Why Broadway Vendors need to make sure they take notice of this.

You’ve all heard of the EpiPen, right?  Whether or not you’ve ever needed an emergency dose of Epinephrine to quell an allergic reaction, I’d bet the price of an EpiPen that you know all about it . . . thanks to the firestorm of press the drug delivery device got last year when its manufacturer (Mylan) started charging close to $600, when it used to cost $57.

But you probably haven’t heard of the EpiPencil.

The EpiPencil costs less than $35, and was designed by a hacker group called Four Thieves Vinegar Collective.  And they’re not selling them . . . oh no . . . they just posted a video telling viewers what they need to make their own.

Yep, that’s right, people are making their own medical devices.

Now, obviously there are a lot of risks involved with something like this, so don’t take this blog as a recommendation to put in your own pacemaker or anything.

But the trend is important.

Because I think the over-charging disease that has infected a lot of Big Pharmaceutical Companies, has also spread to Big Broadway Vendors.  Especially in this boom time we’re living/working in right now.  (Want some proof?  Why is it that we’re grossing more than ever before, and more people are coming than ever before, but profitability is NOT increasing? We’re still recouping the same 1 out of 5 shows we’ve always recouped.)

For years, so many of our vendors have had a monopoly on the products and services they provide for our industry.  Not only was it always just easier to go to the companies you’ve used before, but many of them used a fear tactic of “Oh, you can’t go anywhere else, we’re the only ones who know how to do this.  Our industry is so special,” to get folks to keep coming back.  (Also, so many of the decisions for what vendors and companies use falls to the General Managers, Production Managers, Press Agents, and so on . . . who aren’t the ones paying the bills.)

But let the EpiPencil be a warning to them all.  The DIY movement has reached its tipping point.  There ain’t much that a consumer can’t do on their own anymore, or find someone else to do it cheaper . . . and maybe even better.

The purchasers of Broadway products and services are getting smarter . . . so it’s time that vendors deliver top notch services  and prices that are reasonable, or we will find a way to do it ourselves.

**Information shown**
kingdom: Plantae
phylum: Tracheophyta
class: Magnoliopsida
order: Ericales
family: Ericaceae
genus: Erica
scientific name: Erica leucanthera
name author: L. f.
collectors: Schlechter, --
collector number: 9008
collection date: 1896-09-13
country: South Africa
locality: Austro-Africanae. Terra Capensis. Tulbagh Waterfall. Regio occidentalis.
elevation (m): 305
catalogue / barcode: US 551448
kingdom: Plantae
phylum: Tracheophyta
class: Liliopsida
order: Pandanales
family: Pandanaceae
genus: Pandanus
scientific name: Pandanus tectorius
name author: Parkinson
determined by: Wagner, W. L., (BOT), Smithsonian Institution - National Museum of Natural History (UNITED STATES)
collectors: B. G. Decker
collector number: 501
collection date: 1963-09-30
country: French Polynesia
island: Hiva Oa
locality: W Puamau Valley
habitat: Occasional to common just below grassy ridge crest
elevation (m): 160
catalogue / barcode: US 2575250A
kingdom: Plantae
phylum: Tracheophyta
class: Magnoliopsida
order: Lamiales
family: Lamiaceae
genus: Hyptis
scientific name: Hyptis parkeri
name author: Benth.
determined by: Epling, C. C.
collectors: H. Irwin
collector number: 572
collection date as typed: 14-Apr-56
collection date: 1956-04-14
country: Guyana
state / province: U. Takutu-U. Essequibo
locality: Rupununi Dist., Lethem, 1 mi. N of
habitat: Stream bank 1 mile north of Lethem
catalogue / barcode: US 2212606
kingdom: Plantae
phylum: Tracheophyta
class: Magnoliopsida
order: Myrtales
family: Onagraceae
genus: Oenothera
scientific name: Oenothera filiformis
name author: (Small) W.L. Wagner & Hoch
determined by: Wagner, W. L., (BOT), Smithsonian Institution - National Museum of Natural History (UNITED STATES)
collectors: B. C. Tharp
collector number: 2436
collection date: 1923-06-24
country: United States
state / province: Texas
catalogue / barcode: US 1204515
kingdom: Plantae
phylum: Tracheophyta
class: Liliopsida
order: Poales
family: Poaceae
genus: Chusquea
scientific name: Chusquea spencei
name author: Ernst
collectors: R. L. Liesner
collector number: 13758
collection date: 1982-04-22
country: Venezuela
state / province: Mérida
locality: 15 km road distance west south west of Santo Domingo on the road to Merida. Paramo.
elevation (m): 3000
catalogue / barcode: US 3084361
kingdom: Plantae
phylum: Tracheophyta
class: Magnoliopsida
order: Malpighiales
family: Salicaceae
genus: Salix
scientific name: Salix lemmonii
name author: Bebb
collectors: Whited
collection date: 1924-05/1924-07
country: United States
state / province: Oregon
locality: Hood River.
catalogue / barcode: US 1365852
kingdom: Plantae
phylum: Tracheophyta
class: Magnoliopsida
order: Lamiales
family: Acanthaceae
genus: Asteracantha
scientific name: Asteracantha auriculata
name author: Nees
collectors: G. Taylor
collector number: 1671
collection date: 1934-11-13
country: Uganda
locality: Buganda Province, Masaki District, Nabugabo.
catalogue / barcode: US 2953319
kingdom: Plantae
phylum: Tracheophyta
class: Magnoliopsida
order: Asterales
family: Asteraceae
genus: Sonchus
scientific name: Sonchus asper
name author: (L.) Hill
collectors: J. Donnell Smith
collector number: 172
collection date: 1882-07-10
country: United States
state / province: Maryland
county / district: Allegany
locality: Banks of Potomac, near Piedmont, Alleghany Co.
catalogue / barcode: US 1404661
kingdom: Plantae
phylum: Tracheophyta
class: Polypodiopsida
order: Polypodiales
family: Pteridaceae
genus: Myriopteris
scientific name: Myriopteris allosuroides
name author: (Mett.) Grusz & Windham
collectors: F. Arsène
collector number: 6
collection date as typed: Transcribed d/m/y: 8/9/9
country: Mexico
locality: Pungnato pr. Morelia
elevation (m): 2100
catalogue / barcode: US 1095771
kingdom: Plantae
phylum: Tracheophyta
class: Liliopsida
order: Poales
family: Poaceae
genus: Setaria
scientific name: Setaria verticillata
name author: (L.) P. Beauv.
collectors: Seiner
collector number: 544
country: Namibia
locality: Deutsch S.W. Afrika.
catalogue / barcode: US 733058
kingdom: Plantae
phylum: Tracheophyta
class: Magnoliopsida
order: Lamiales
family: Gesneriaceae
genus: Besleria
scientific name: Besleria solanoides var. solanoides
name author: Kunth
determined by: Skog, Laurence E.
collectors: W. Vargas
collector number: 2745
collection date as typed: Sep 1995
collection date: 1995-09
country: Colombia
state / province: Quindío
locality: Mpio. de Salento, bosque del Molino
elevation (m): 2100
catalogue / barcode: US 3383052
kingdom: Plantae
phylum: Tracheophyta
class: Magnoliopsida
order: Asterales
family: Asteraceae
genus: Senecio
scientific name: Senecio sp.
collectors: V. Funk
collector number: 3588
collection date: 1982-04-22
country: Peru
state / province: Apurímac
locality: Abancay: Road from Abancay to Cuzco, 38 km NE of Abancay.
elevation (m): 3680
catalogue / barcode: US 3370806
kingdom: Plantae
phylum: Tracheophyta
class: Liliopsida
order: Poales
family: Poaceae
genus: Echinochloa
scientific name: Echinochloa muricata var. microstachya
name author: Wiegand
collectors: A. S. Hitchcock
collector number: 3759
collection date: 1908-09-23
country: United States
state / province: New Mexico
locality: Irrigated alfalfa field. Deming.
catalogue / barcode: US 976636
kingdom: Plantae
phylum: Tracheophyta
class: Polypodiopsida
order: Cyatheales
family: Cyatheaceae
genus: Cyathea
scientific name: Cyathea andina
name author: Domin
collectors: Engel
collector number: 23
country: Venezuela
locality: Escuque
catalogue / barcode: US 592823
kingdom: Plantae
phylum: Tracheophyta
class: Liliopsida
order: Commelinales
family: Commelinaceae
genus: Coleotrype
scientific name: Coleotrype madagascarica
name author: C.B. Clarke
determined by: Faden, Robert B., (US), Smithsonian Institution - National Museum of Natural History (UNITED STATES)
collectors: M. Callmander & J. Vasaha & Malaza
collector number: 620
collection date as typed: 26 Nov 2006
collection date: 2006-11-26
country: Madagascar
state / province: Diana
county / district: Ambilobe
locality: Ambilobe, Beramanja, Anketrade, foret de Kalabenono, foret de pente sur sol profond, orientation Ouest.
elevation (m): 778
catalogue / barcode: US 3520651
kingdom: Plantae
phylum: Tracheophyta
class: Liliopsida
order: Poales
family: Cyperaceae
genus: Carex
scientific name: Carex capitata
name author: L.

**Exercise details**
List every job title that the blog post on the EpiPencil names as making decisions about which vendors and companies get used.

**Worked solution**
General Managers, Production Managers, Press Agents